▸ About this task
Report the number of lines of the listing below containing the string "assign", with nothing added.
-------- Material provided
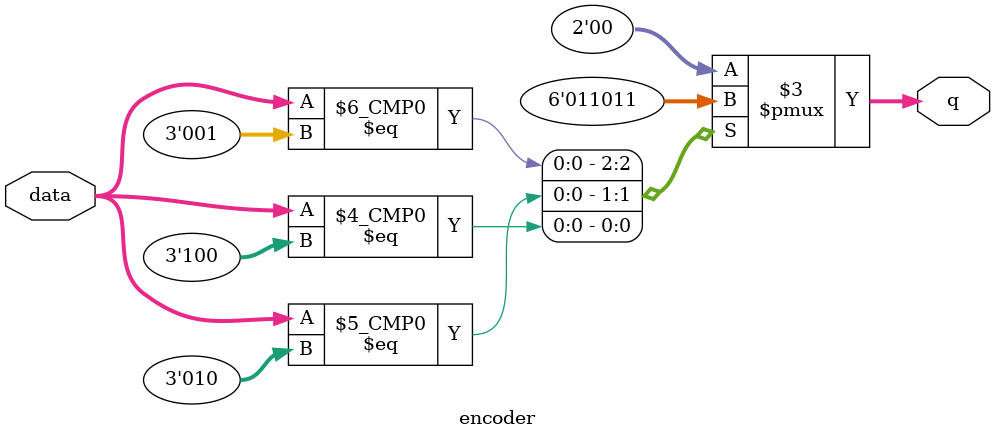
<source format=sv>
module encoder (output logic [2-1:0] q, input logic [3-1:0] data);


// 3 buttons will be connected to this module
// key[2:0]

always_comb begin

    case(data)

    3'b000 : begin

        q = 'd0;

    end

    3'b001 : begin

        q = 'd1;

    end

    3'b010 : begin

        q = 'd2;

    end

    3'b100 : begin

        q = 'd3;

    end

    default : begin

        q = 'd0;

    end


    endcase


end




endmodule
</source>
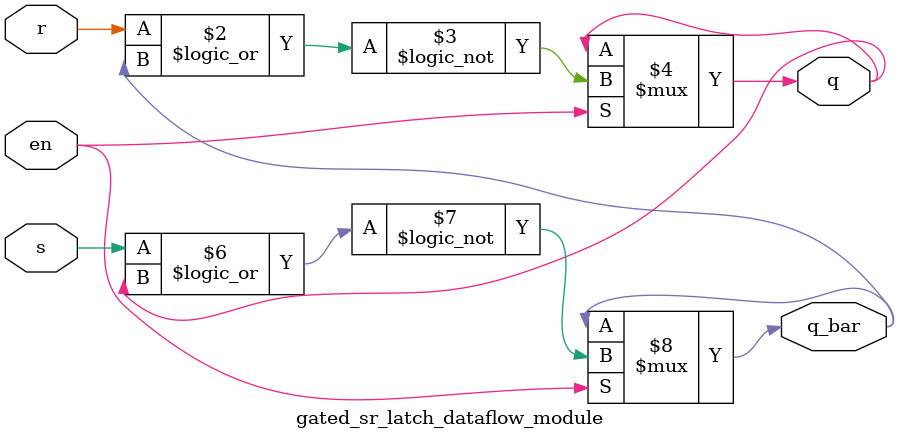
<source format=v>

module gated_sr_latch_dataflow_module (s, r, en, q, q_bar);
	input s, r;
	input en; //enable
	
	output q, q_bar;
	
	wire q_tmp, q_bar_tmp;	

	assign q = (en == 1'b1)? !(r || q_bar) : q;
	assign q_bar = (en == 1'b1)? !(s || q): q_bar;
	
endmodule

</source>
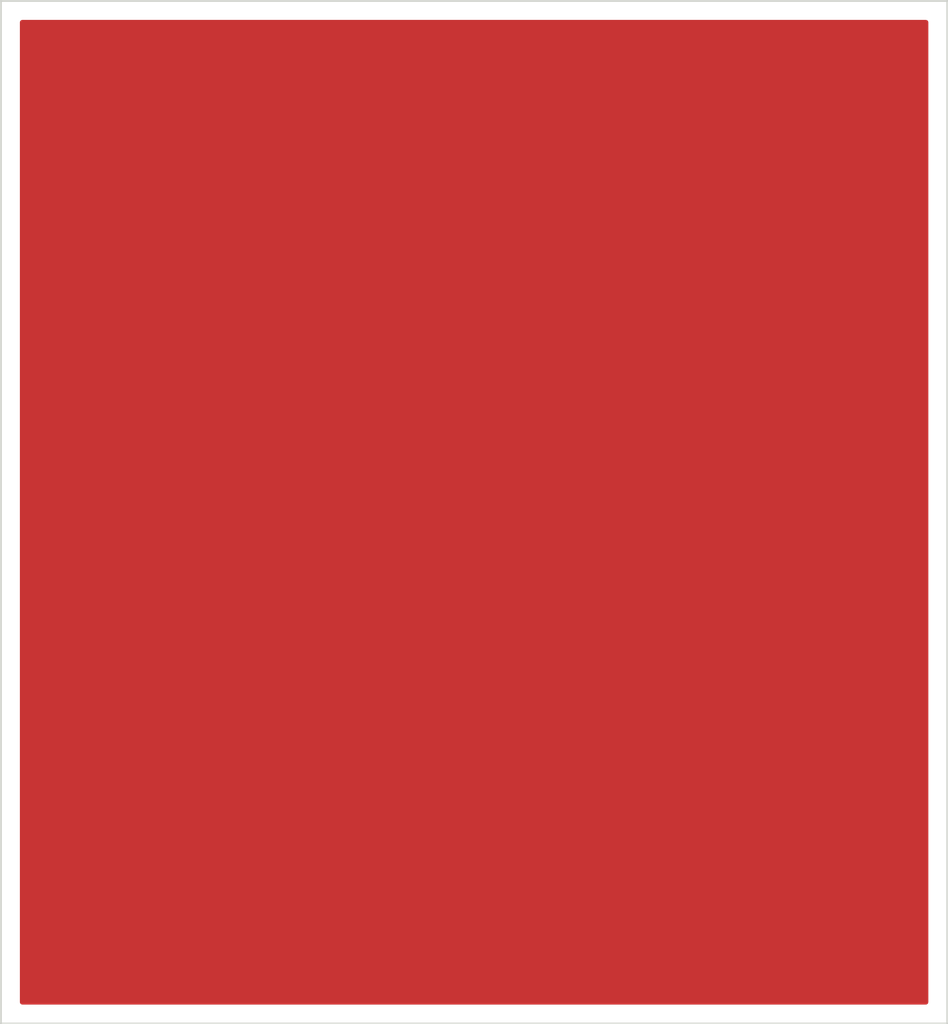
<source format=kicad_pcb>
(kicad_pcb (version 20211014) (generator pcbnew)

  (general
    (thickness 1.6)
  )

  (paper "A4")
  (layers
    (0 "F.Cu" signal)
    (31 "B.Cu" signal)
    (32 "B.Adhes" user "B.Adhesive")
    (33 "F.Adhes" user "F.Adhesive")
    (34 "B.Paste" user)
    (35 "F.Paste" user)
    (36 "B.SilkS" user "B.Silkscreen")
    (37 "F.SilkS" user "F.Silkscreen")
    (38 "B.Mask" user)
    (39 "F.Mask" user)
    (40 "Dwgs.User" user "User.Drawings")
    (41 "Cmts.User" user "User.Comments")
    (42 "Eco1.User" user "User.Eco1")
    (43 "Eco2.User" user "User.Eco2")
    (44 "Edge.Cuts" user)
    (45 "Margin" user)
    (46 "B.CrtYd" user "B.Courtyard")
    (47 "F.CrtYd" user "F.Courtyard")
    (48 "B.Fab" user)
    (49 "F.Fab" user)
    (50 "User.1" user)
    (51 "User.2" user)
    (52 "User.3" user)
    (53 "User.4" user)
    (54 "User.5" user)
    (55 "User.6" user)
    (56 "User.7" user)
    (57 "User.8" user)
    (58 "User.9" user)
  )

  (setup
    (pad_to_mask_clearance 0)
    (pcbplotparams
      (layerselection 0x00010a8_7fffffff)
      (disableapertmacros false)
      (usegerberextensions true)
      (usegerberattributes true)
      (usegerberadvancedattributes true)
      (creategerberjobfile false)
      (svguseinch false)
      (svgprecision 6)
      (excludeedgelayer true)
      (plotframeref false)
      (viasonmask false)
      (mode 1)
      (useauxorigin false)
      (hpglpennumber 1)
      (hpglpenspeed 20)
      (hpglpendiameter 15.000000)
      (dxfpolygonmode true)
      (dxfimperialunits true)
      (dxfusepcbnewfont true)
      (psnegative false)
      (psa4output false)
      (plotreference true)
      (plotvalue true)
      (plotinvisibletext false)
      (sketchpadsonfab false)
      (subtractmaskfromsilk false)
      (outputformat 1)
      (mirror false)
      (drillshape 0)
      (scaleselection 1)
      (outputdirectory "fab_outputs/")
    )
  )

  (net 0 "")

  (gr_line (start 50 0) (end 50 54) (layer "Edge.Cuts") (width 0.1) (tstamp 519ee353-cba8-46a8-91fc-4a181061a9b9))
  (gr_line (start 0 54) (end 0 0) (layer "Edge.Cuts") (width 0.1) (tstamp 800325ed-8791-438b-a5f1-dcfa575c37f0))
  (gr_line (start 0 0) (end 50 0) (layer "Edge.Cuts") (width 0.1) (tstamp de9fb4c9-aa8b-4ba2-8fff-d5be6a50b6b9))
  (gr_line (start 50 54) (end 0 54) (layer "Edge.Cuts") (width 0.1) (tstamp ed75df1b-f8d7-400a-8772-4dab12fdc7ff))

  (zone (net 0) (net_name "") (layer "F.Cu") (tstamp 0db77772-9e64-4556-af8e-66a4fc6b8dd0) (hatch edge 0.508)
    (connect_pads (clearance 0.508))
    (min_thickness 0.254) (filled_areas_thickness no)
    (fill yes (thermal_gap 0.508) (thermal_bridge_width 0.508))
    (polygon
      (pts
        (xy 49 1)
        (xy 49 53)
        (xy 1 53)
        (xy 1 1)
      )
    )
    (filled_polygon
      (layer "F.Cu")
      (island)
      (pts
        (xy 48.942121 1.020002)
        (xy 48.988614 1.073658)
        (xy 49 1.126)
        (xy 49 52.874)
        (xy 48.979998 52.942121)
        (xy 48.926342 52.988614)
        (xy 48.874 53)
        (xy 1.126 53)
        (xy 1.057879 52.979998)
        (xy 1.011386 52.926342)
        (xy 1 52.874)
        (xy 1 1.126)
        (xy 1.020002 1.057879)
        (xy 1.073658 1.011386)
        (xy 1.126 1)
        (xy 48.874 1)
      )
    )
  )
  (zone (net 0) (net_name "") (layer "F.Mask") (tstamp 06559abb-a4bf-4cfd-85d6-68d594886bbf) (hatch edge 0.508)
    (connect_pads (clearance 0.508))
    (min_thickness 0.254) (filled_areas_thickness no)
    (fill yes (thermal_gap 0.508) (thermal_bridge_width 0.508))
    (polygon
      (pts
        (xy 49 53)
        (xy 1 53)
        (xy 1 1)
        (xy 49 1)
      )
    )
    (filled_polygon
      (layer "F.Mask")
      (island)
      (pts
        (xy 48.942121 1.020002)
        (xy 48.988614 1.073658)
        (xy 49 1.126)
        (xy 49 52.874)
        (xy 48.979998 52.942121)
        (xy 48.926342 52.988614)
        (xy 48.874 53)
        (xy 1.126 53)
        (xy 1.057879 52.979998)
        (xy 1.011386 52.926342)
        (xy 1 52.874)
        (xy 1 1.126)
        (xy 1.020002 1.057879)
        (xy 1.073658 1.011386)
        (xy 1.126 1)
        (xy 48.874 1)
      )
    )
  )
)

</source>
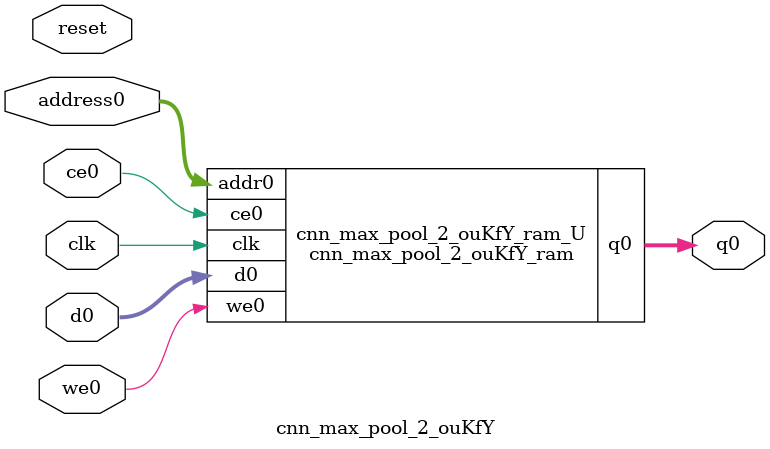
<source format=v>
`timescale 1 ns / 1 ps
module cnn_max_pool_2_ouKfY_ram (addr0, ce0, d0, we0, q0,  clk);

parameter DWIDTH = 14;
parameter AWIDTH = 9;
parameter MEM_SIZE = 400;

input[AWIDTH-1:0] addr0;
input ce0;
input[DWIDTH-1:0] d0;
input we0;
output reg[DWIDTH-1:0] q0;
input clk;

(* ram_style = "block" *)reg [DWIDTH-1:0] ram[0:MEM_SIZE-1];




always @(posedge clk)  
begin 
    if (ce0) 
    begin
        if (we0) 
        begin 
            ram[addr0] <= d0; 
        end 
        q0 <= ram[addr0];
    end
end


endmodule

`timescale 1 ns / 1 ps
module cnn_max_pool_2_ouKfY(
    reset,
    clk,
    address0,
    ce0,
    we0,
    d0,
    q0);

parameter DataWidth = 32'd14;
parameter AddressRange = 32'd400;
parameter AddressWidth = 32'd9;
input reset;
input clk;
input[AddressWidth - 1:0] address0;
input ce0;
input we0;
input[DataWidth - 1:0] d0;
output[DataWidth - 1:0] q0;



cnn_max_pool_2_ouKfY_ram cnn_max_pool_2_ouKfY_ram_U(
    .clk( clk ),
    .addr0( address0 ),
    .ce0( ce0 ),
    .we0( we0 ),
    .d0( d0 ),
    .q0( q0 ));

endmodule


</source>
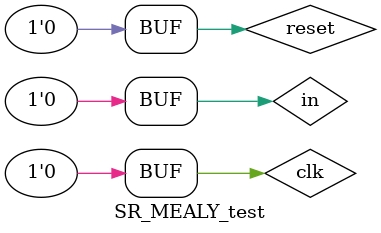
<source format=v>
`timescale 1ns / 1ps


module SR_MEALY_test;

	// Inputs
	reg clk;
	reg in;
	reg reset;

	// Outputs
	wire out;
	

	// Instantiate the Unit Under Test (UUT)
	SR_MEALY uut (
		.clk(clk), 
		.in(in), 
		.reset(reset), 
		.out(out)
	);

	initial begin
		// Initialize Inputs
		clk = 0;
		in = 0;
		reset = 0;

		// Wait 100 ns for global reset to finish
		#5; in=0; #20 in=1;
		#20; in=0; #20 in=1;
		#20; in=1; #20 in=1;
		#20; in=0; #20 in=1;
		#20; in=0; #20 in=0;
		#20; in=1; #20 in=0;
		#20; reset=1; #20 reset=0;
		#20; in=0; #20 in=1; #20 in=0;

	end
	
	
	always begin
		#10 clk=1;
		#10 clk=0;
	end
        
		// Add stimulus here

	
      
endmodule


</source>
----------------
▸ Problem solution
2